The Hrant Dink assassination

Ulusalcilik provided the ideological context for last month’s
assassination of Armenian newspaper editor Hrant Dink; and the
lawsuit against Dink, brought under Article 301 by Kemal Kerincsiz,
head of the neo-nationalist Istanbul Lawyers Union, made him a likely
target of extremist violence. It appears the 17-year-old assassin,
Ogun Samast, was merely a member of a small gang of adolescents who
had gathered around a braggart with vague but strongly expressed
extremist and xenophobic views. Some believe this small, apparently
independent gang is representative of a new and nasty phenomenon.
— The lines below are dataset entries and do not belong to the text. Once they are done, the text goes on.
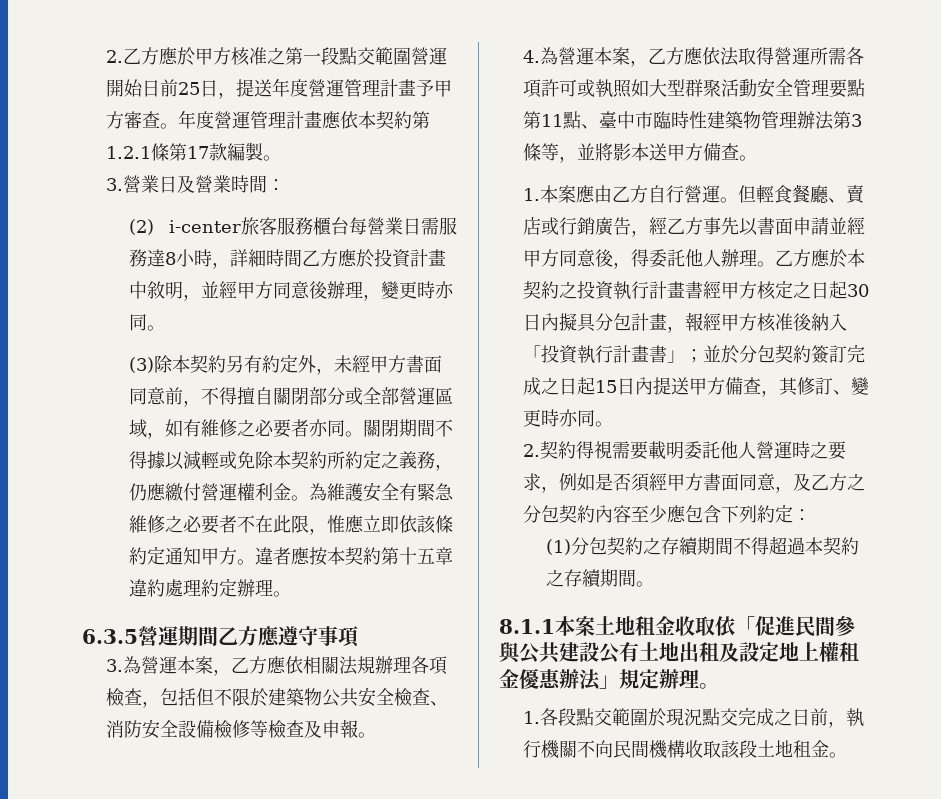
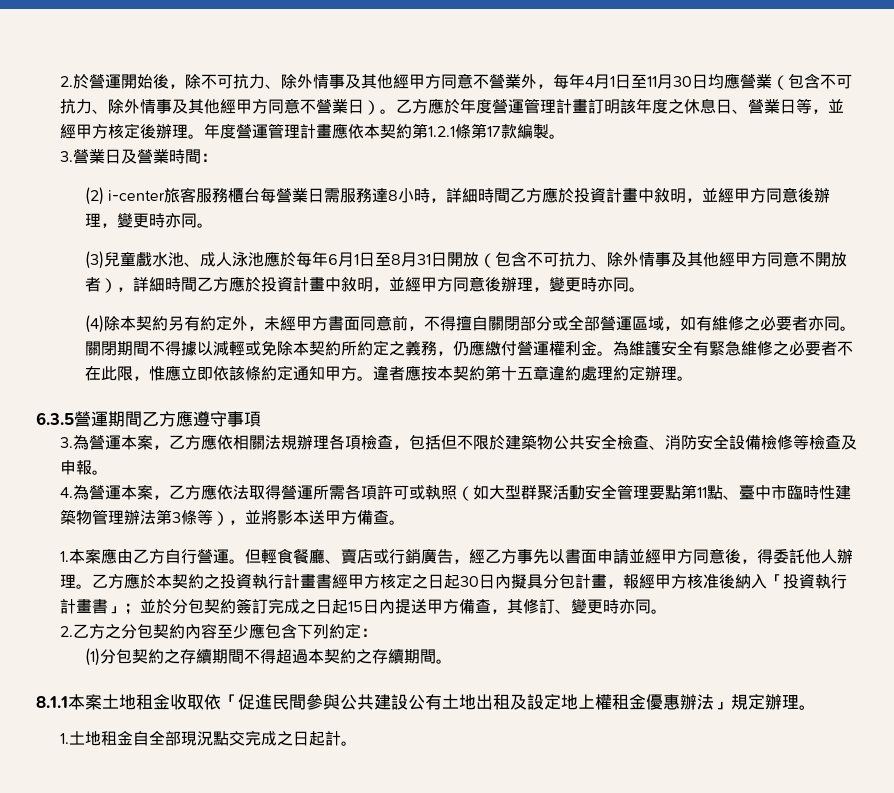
[105,47,447,66] [105,78,452,99] [105,111,160,129] 2.乙方應於甲方核准之第一段點交範圍營運開始日前25日，提送年度營運管理計畫予甲方審查 -> [60,73,853,90] [60,98,845,115] [60,123,189,139] 2.於營運開始後，除不可抗力、除外情事及其他經甲方同意不營業外，每年4月1日至11月30日均應營業（包含不可抗力、除外情事及其他經甲方同意不營業日）。乙方應於年度營運管理計畫訂明該年度之休息日、營業日等，並經甲方核定後辦理
(155, 365) none -> [103,251,847,268] [84,276,645,293] [84,315,104,333] 兒童戲水池、成人泳池應於每年6月1日至8月31日開放（包含不可抗力、除外情事及其他經甲方同意不開放者），詳細時間乙方應於投資計畫中敘明，並經甲方同意後辦理，變更時亦同。 // (4)
(632, 88) none -> [457,486,474,501] （
(559, 152) none -> [213,511,230,526] ）
[539,441,846,460] [522,473,811,493] 契約得視需要載明委託他人營運時之要求，例如是否須經甲方書面同意，及 -> (74, 631) none
[539,708,666,727] 各段點交範圍於 -> [69,730,182,746] 土地租金自全部
[809,708,864,728] [522,740,829,759] 前，執行機關不向民間機構收取該段土地租金 -> [309,731,342,746] 起計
They call themselves, nationalist, ulusalci or anti-imperialist, find
their like-minded friends through the Internet, and select their
targets. These people are horizontally organized, loosely connected
and more secretive than the traditional terror groups. Dink received
death threats from notorious neo-nationalist bullies, like retired
Col. Veli Kucuk, who allegedly is the leader of these ulusalci
mafia-rings, but there is no evidence that links these unsavory
elements to his murder.

Nationalist and ulusalci commentators have engaged in a shameless
campaign to gain propaganda capital from this heinous crime. Various
columnists have hinted darkly at the involvement of Western
intelligence services. Several saw the motivation for the
assassination in the likelihood that it would smooth the passage of
the Armenian "genocide" resolution through the U.S. Congress, and
Tercuman newspaper actually claimed that Samast was an ethnic
Armenian! Inevitably, some, including senior spokesmen of the
Nationalist Movement Party (MHP), explicitly blamed the CIA, Mossad,
or both. Meanwhile, a neo-nationalist columnist with an established
reputation for uncovering elaborate conspiracies on the basis of
minimal evidence linked the location of Samast’s gang in his native
Trabzon to a certain "U.S. Black Sea project." This project, the
author alleged, is intended to project American influence in areas
east of Turkey and involves, as a key element, securing Trabzon as an
American base. Of the leading ulusalcilar, only the man most
responsible for this dreadful affair, Kerincsiz, showed any
contrition, condemning, in a public statement shortly after the
crime, the use of violence to achieve political ends. Ulusalci
bellwether Turk Solu, however, in its editorial written by Gokce
Firat, placed the conspiracy closer to home, describing Dink’s
assassination as a propaganda ploy by Turkey’s "Kurdish-Islamist
fascist dictatorship" to maintain themselves in power. Firat,
demonstrating the ability to harbor two contradictory opinions at the
same time, is also cheered by the assassination. "Turkey has lost an
enemy!" he advised his readers, with evident happiness.